To the dance. It keeps the world spinning correct.
I never took journalism in college, but as a student at the University of Michigan , I attended a lecture on writing by Kurt Vonnegut in 1987.
When Vonnegut died 30 years later, he left the world with a body of work that spans more than half a century. His unique style — satirical and funny, with characteristically short and simple sentences that express complex ideas in an approachable yet profound manner — is evident throughout his three short-story collections, plays, autobiographical works, and 14 novels, including 1969’s Slaughterhouse-Five and 1963’s Cat’s Cradle.
Vonnegut’s writing was often fatalistic, his humor dark. He had, after all, seen the horrors of World War II firsthand. He was captured by the Germans during the Battle of the Bulge, and was kept as a prisoner of war in Dresden. He survived the near-total obliteration of the city by seeking refuge in a meat locker at the slaughterhouse where he was imprisoned — an experience he later dealt with, in his own inimitable style, in Slaughterhouse-Five. (“So it goes” is the novel’s shrug-like refrain.)
That said, Vonnegut was anything but negative. He was a humanist, and for many years, he served as the president of the American Humanist Association. “Being a humanist,” he once wrote, “means trying to behave decently without expectation of rewards or punishment after you are dead.” He wrote and spoke fervently but honestly about war and religion and politics, but always from a fundamental perspective of kindness and love — using humor as the salve for life’s many trials.
Through his writing, interviews, and lectures, Vonnegut left us with a wealth of quotes, covering everything from the nature of literature to the importance of jokes, and what he saw as one of the most crucial things in life, if not the most crucial thing: to be kind.
From dad to Mr. Button to Mr. Vonnegut, a Guy couldn’t have better journalism mentors. This from KV:
“Literature is idiosyncratic arrangements in horizontal lines in only twenty-six symbols, ten Arabic numbers, and about eight punctuation marks.”
“The telling of jokes is an art of its own, and it always rises from some emotional threat. The best jokes are dangerous, and dangerous because they are in some way truthful.”
“I urge you to please notice when you are happy, and exclaim or murmur or think at some point, “If this isn’t nice, I don’t know what is.”
“Nothing I can say can have any effect, except to say to somebody else, “You’re not alone.” That’s as far as it goes.”
“The function of the artist is to make people like life better than before.”

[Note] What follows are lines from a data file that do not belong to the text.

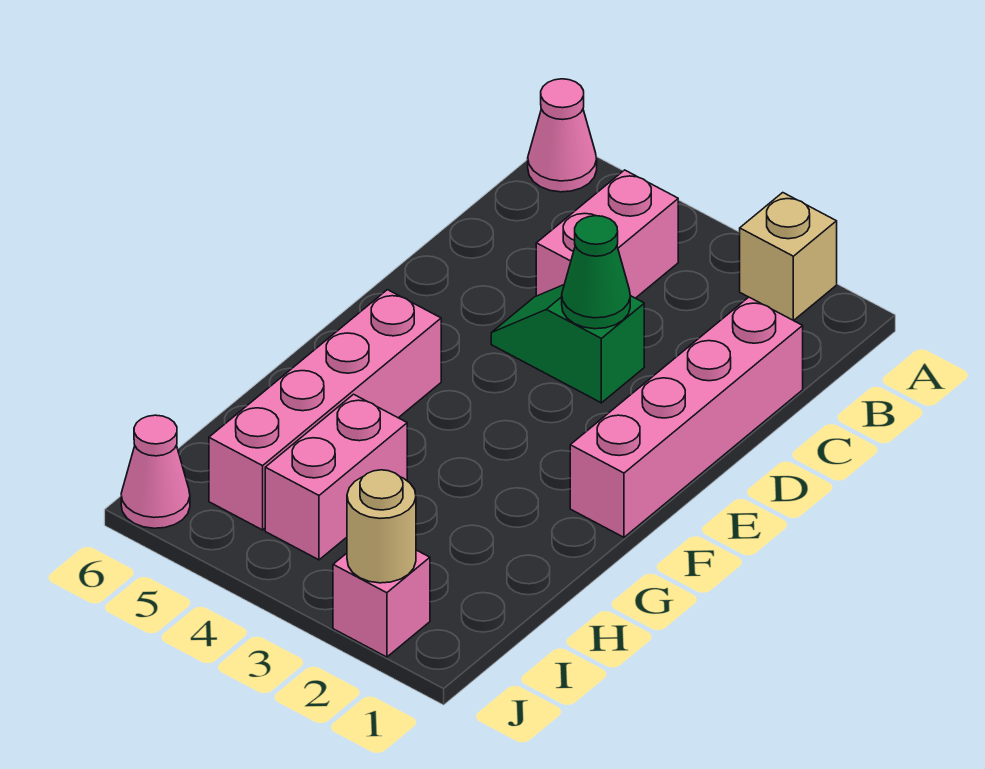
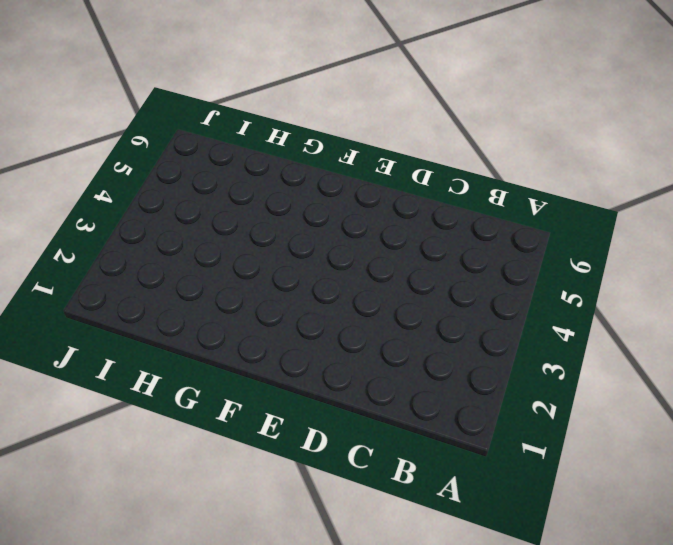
none -> tan brick A2 level 1
none -> pink cone A6 level 1

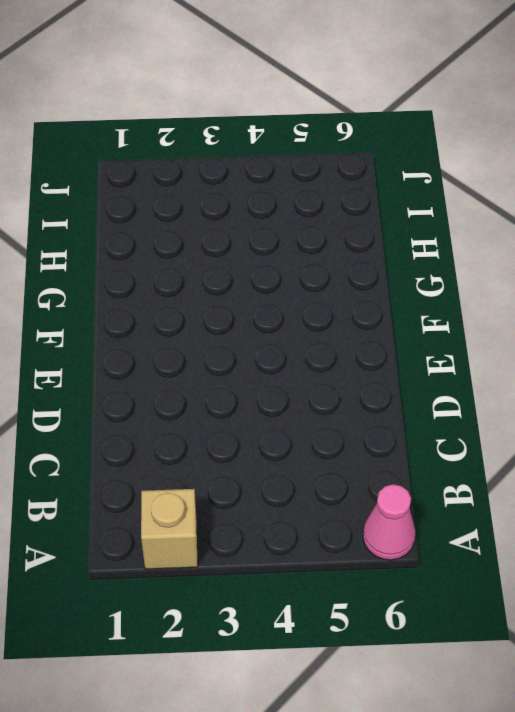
none -> pink brick B4:C4 level 1
none -> pink brick C1:F1 level 1

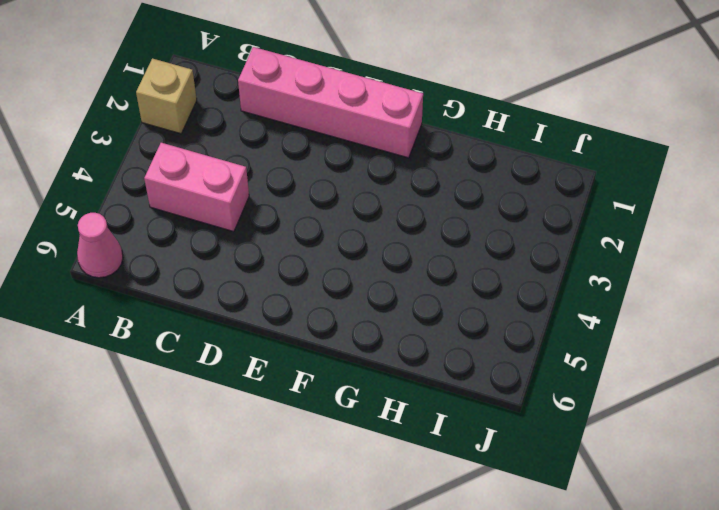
none -> green slope D3:D4 level 1 top 3
none -> pink brick F5:I5 level 1

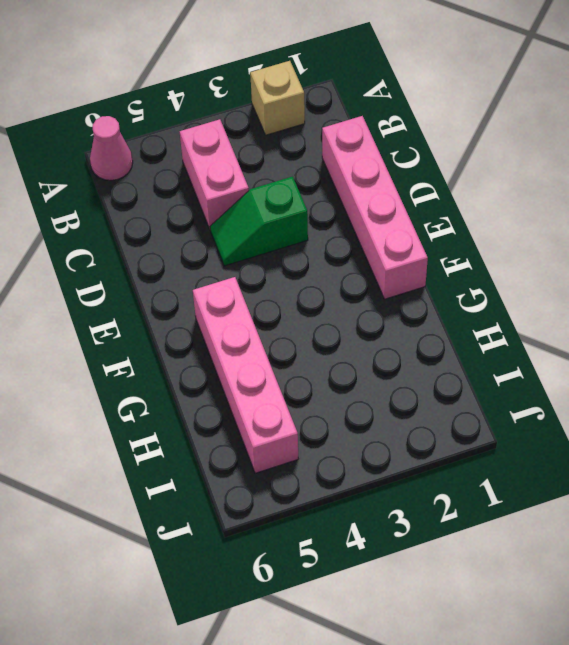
none -> pink brick H4:I4 level 1
none -> pink brick J2 level 1

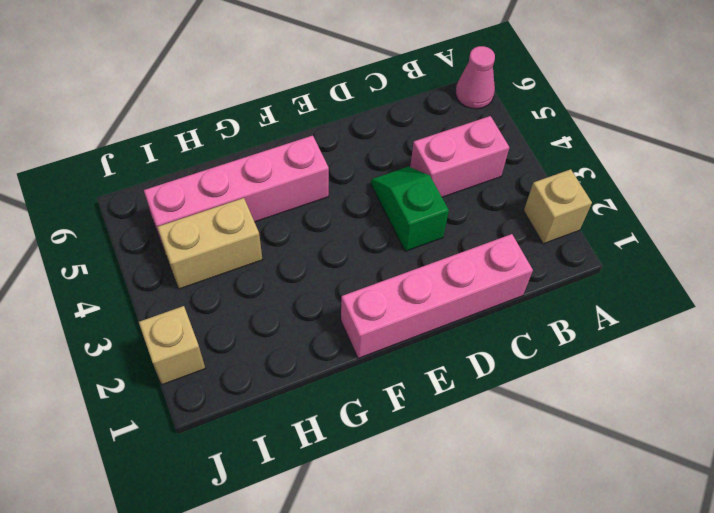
tan brick H4:I4 level 1 -> pink brick H4:I4 level 1
tan brick J2 level 1 -> pink brick J2 level 1
none -> pink cone J6 level 1
none -> green cone D3 level 2

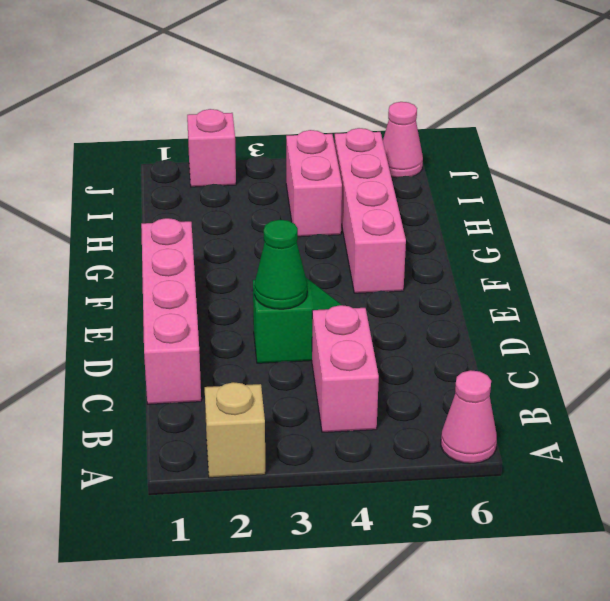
none -> tan round brick J2 level 2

“And how should we behave during this Apocalypse? We should be unusually kind to one another, certainly. But we should also stop being so serious. Jokes help a lot. And get a dog, if you don’t already have one.”
“Peculiar travel suggestions are dancing lessons from God.”
“A purpose of human life, no matter who is controlling it, is to love whoever is around to be loved.”
“Practicing an art, no matter how well or badly, is a way to make your soul grow, for heaven’s sake. Sing in the shower. Dance to the radio. Tell stories. Write a poem to a friend, even a lousy poem. Do it as well as you possibly can. You will get an enormous reward. You will have created something.”
“We are what we pretend to be, so we must be careful about what we pretend to be.”
“I want to stay as close on the edge as I can without going over. Out on the edge you see all kinds of things you can’t see from the center… Big, undreamed-of things — the people on the edge see them first.”
“Any reviewer who expresses rage and loathing for a novel is preposterous. He or she is like a person who has put on full armor and attacked a hot fudge sundae or a banana split.”
“Laughter and tears are both responses to frustration and exhaustion. I myself prefer to laugh, since there is less cleaning up to do afterward.”
“Let others bring order to chaos. I will bring chaos to order. If all writers would do that, then perhaps everyone will understand that there is no order in the world around us, that we must adapt ourselves to the requirements of chaos instead.”
“If we are wounded by an ugly idea, we must count it as part of the cost of freedom and, like American heroes in the days gone by, bravely carry on.”
“We are healthy only to the extent that our ideas are humane.”
“Hello, babies. Welcome to Earth. It’s hot in the summer and cold in the winter. It’s round and wet and crowded. At the outside, babies, you’ve got about a hundred years here. There’s only one rule that I know of, babies — “God damn it, you’ve got to be kind.”